ですが、内製化してみると、夜間や休日は何かあった時に外部運用では対応できないために投稿できないといった制約がなくなりました。
今井氏:JALさんのようにInstagram運用をインハウスで行うという企業は増えていると感じています。我々AIQでは「moribus」を通じて運用代行企業のお手伝いもしていますが、インハウス化の支援サービスを提供する動きが増えていますね。ニーズはある一方で、プロの運用レベルの高さにハードルを感じてしまい、インハウス化に踏み切れない企業も多いようです。

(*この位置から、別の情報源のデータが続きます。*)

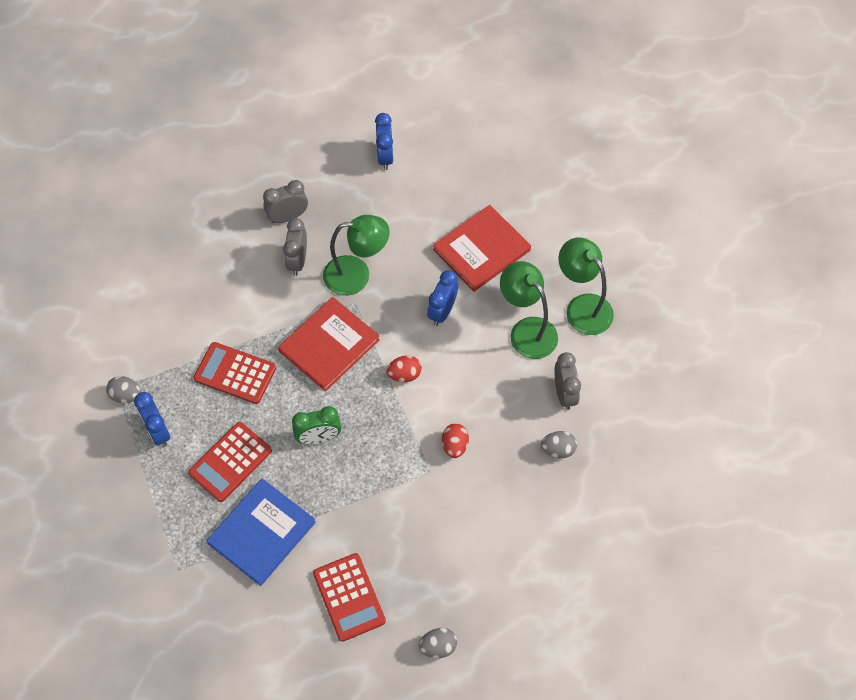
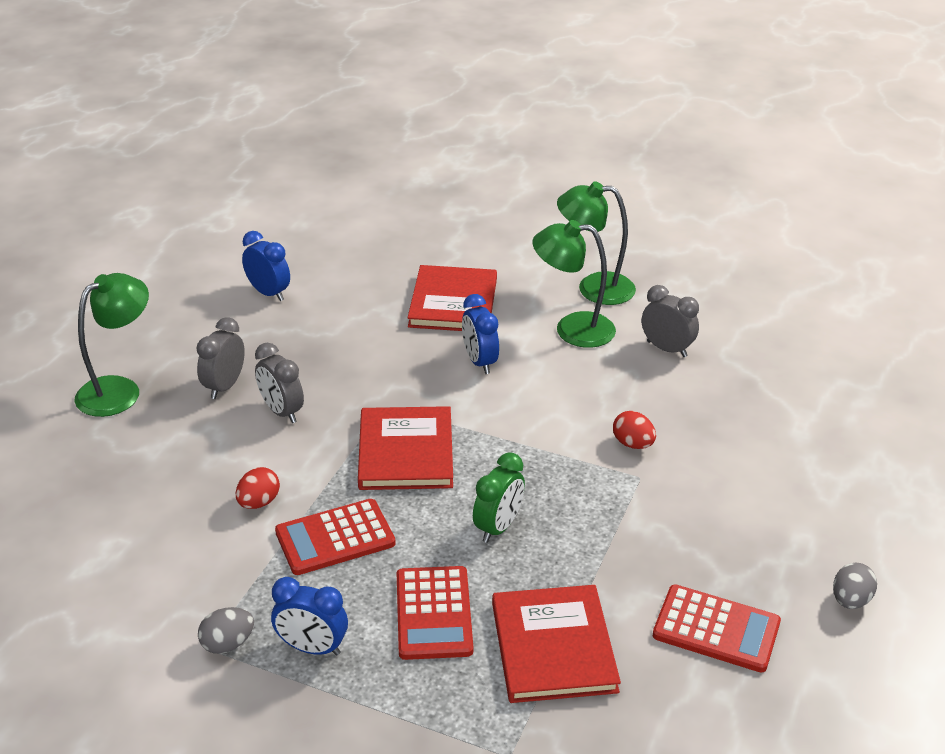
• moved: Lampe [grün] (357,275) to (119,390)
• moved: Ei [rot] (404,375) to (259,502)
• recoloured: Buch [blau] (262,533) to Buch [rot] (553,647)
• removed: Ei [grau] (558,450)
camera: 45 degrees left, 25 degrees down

山名氏:我々がスムーズにインハウス化できたのは、もともと凝ったクリエイティブな作り方をしていなかったということも大きいと思います。航空機の写真は社員が撮影したものを使うか、プロの写真家が撮影したものを使用することが多く、また風景写真はほとんどがUGCで、テーマに合ったUGCをInstagram内で探して、投稿者にDMで連絡して使用許可を得ています。外部に頼らずとも、社内に人さえいればできる作業なのです。
現在は、JAL本社で4人、関連会社のJALブランドコミュニケーションで8人の12人のチームで、Instagramだけでなくその他のSNSやコミュニティサイトの運営など、Webコミュニケーション全体を運用しています。